Once over $12 Trillion, the world's reserves are now shrinking
Bloomberg
April 6, 2015 12:22 MYT
April 6, 2015 12:22 MYT
The decade-long surge in foreign-currency reserves held by the world’s central banks is coming to an end.
Global reserves declined to $11.6 trillion in March from a record $12.03 trillion in August 2014, halting a five-fold increase that began in 2004, according to data compiled by Bloomberg. While the drop may be overstated because the strengthening dollar reduced the value of other reserve currencies such as the euro, it still underlines a shift after central banks -- with most of them located in developing nations like China and Russia -- added an average $824 billion to reserves each year over the past decade.

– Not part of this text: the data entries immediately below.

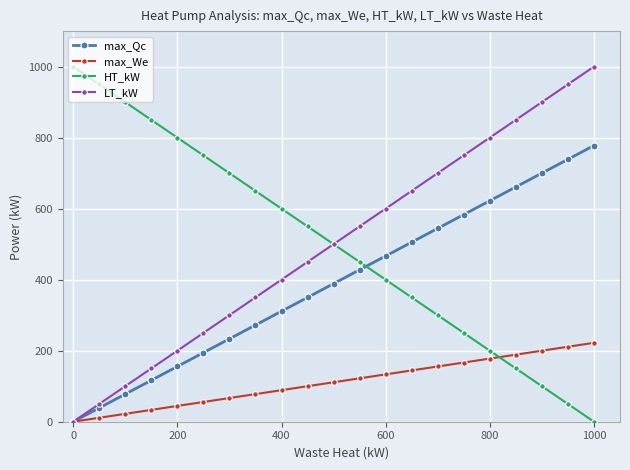

What is the value of the max_We point at the 13th from the left?

133.3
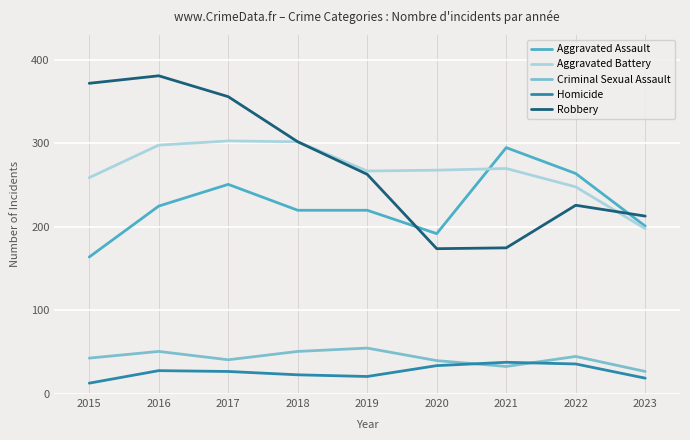

Where is the first local maximum for Criminal Sexual Assault?

2016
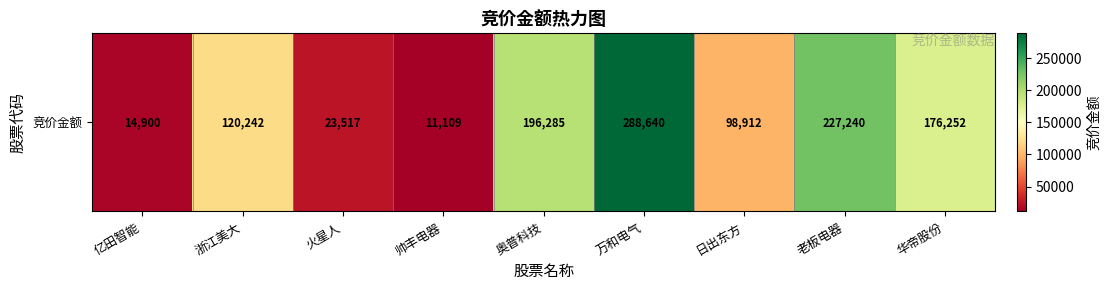

Count the number of values greater than 120242.

4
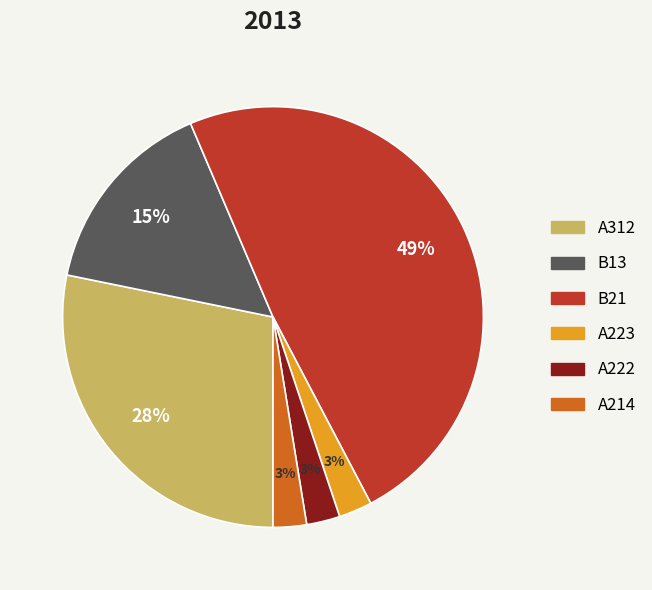

Do A312 and B13 together represent more than half of the pie?

No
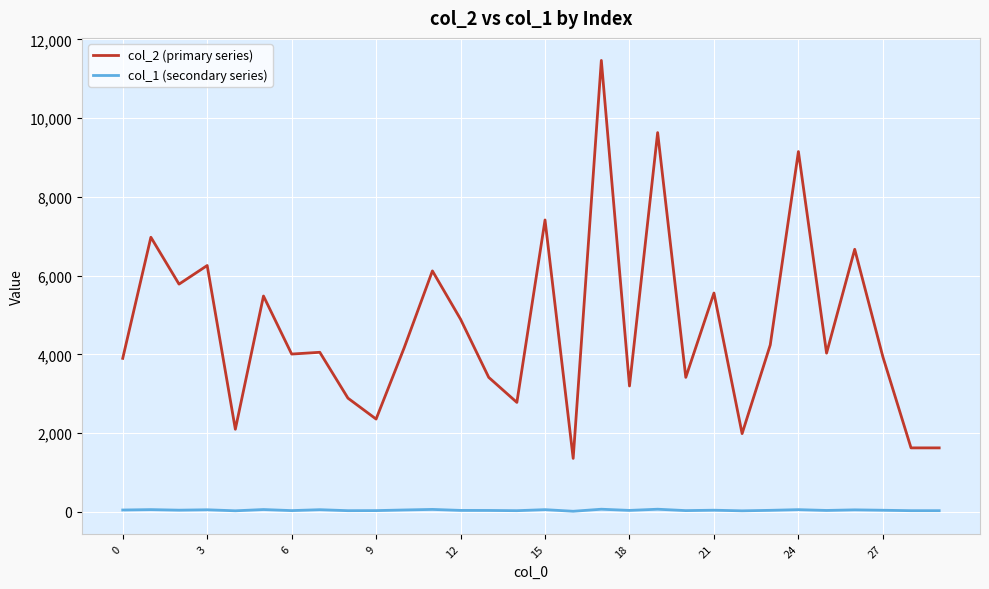

Rank the series by their average value, from highest to lowest.

col_2 (primary series), col_1 (secondary series)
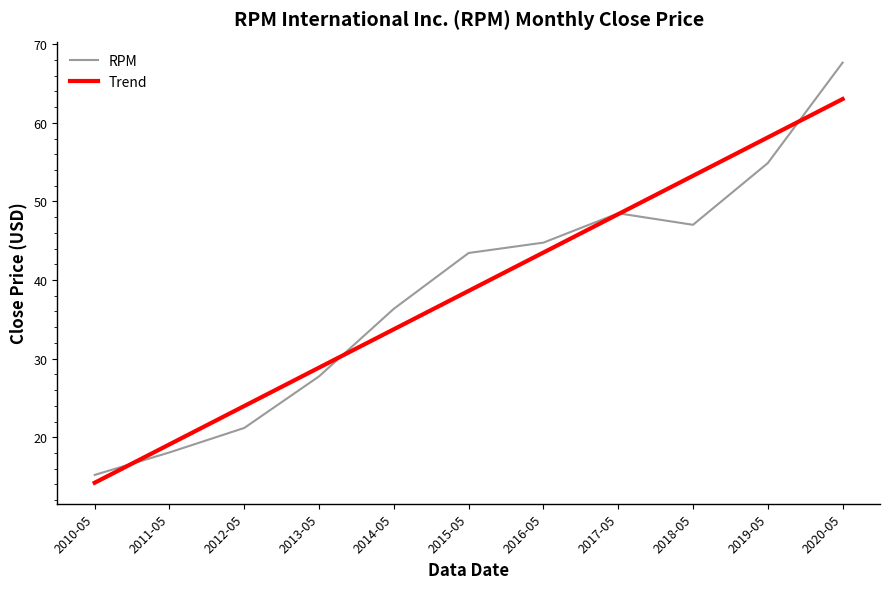

What is the lowest value of the Trend series?

14.2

Beyond being emblematic of the dollar’s return to its role as the world’s undisputed dominant currency, the drop in reserves has several potential implications for global markets. It could make it harder for emerging-market countries to boost their money supply and shore up faltering economic growth; it could add to declines in the euro; and it could damp demand for U.S. Treasury bonds.
“It’s a big challenge for emerging markets,” Stephen Jen, a former International Monetary Fund economist who’s co-founder of SLJ Macro Partners LLP in London, said by phone.

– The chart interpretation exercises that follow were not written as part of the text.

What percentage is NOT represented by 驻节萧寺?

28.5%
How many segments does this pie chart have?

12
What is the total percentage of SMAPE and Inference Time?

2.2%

They “now need more stimulus. The seed has been sowed for future volatility,” he said.
China Sells
Stripping out the effect from foreign-exchange fluctuations, Credit Suisse Group AG estimates that developing countries, which hold about two-thirds of global reserves, spent a net $54 billion of this stash in the fourth quarter, the most since the global financial crisis in 2008.
China, the world’s largest reserve holder, together with commodity producers contributed to most of the declines, as central banks sold dollars to offset capital outflows and shore up their currencies. A Bloomberg gauge of emerging-market currencies has lost 15 percent against the dollar over the past year.
China cut its stockpile to $3.8 trillion in December from a peak of $4 trillion in June, central bank data show. Russia’s supply tumbled 25 percent over the past year to $361 billion in March, while Saudi Arabia, the third-largest holder after China and Japan, has burned through $10 billion in reserves since August to $721 billion.
Euro’s Decline
The trend is likely to continue as oil prices stay low and growth in emerging markets remains weak, reducing the dollar inflows that central banks used to build reserves, according to Deutsche Bank AG.
Such a development is detrimental to the euro, which had benefited from purchases in recent years by central banks seeking to diversify their reserves, according to George Saravelos, co-head of foreign-exchange research at Deutsche Bank.
The euro’s share of global reserves dropped to 22 percent in 2014, the lowest since 2002, while the dollar’s rose to a five-year high of 63 percent, the International Monetary Fund reported March 31.
“The Middle East and China stand out as two regions that are likely to face ongoing pressures to run down reserves over the next few years,” Saravelos wrote in a note. The central banks there “need to sell euros,” he said.
The euro has declined against 29 of 31 major currencies this year as the European Central Bank stepped up monetary stimulus to avert deflation. The currency tumbled to a 12-year low of $1.0458 on March 16, before rebounding to $1.0981 at 11:11 a.m. on Monday in Tokyo.
Growth Slows
Central banks in emerging nations started to build up reserves in the wake of the Asian financial crisis in the late 1990s to safeguard their markets for periods when access to foreign capital dries up. They also bought dollars to limit appreciation in their own exchange rates, quadrupling reserves from 2003 and boosting their holdings of U.S. Treasuries to $4.1 trillion from $934 billion, data compiled by Bloomberg show.
The reserve accumulation adds money supply to the financial system -- each dollar purchase creates a corresponding amount of new local currency -- and helps stimulate the economy. Annual monetary base in China and Russia grew at an average 17 percent in the decade through 2013, data compiled by Bloomberg show. The expansion rate tumbled to 6 percent last year.
While central banks have other ways of pumping cash into the banking system, such moves without the backing of increased foreign reserves could end up weakening their currencies further -- an outcome they may want to avoid.
“The swing in global foreign exchange reserves is one key measure of the global liquidity tap being turned on and off,” Albert Edwards, a global strategist at Societe Generale SA, wrote in a note on March 6. “When a regime of loose money suddenly ends,” emerging-market asset prices “are usually one of the first casualties,” he said.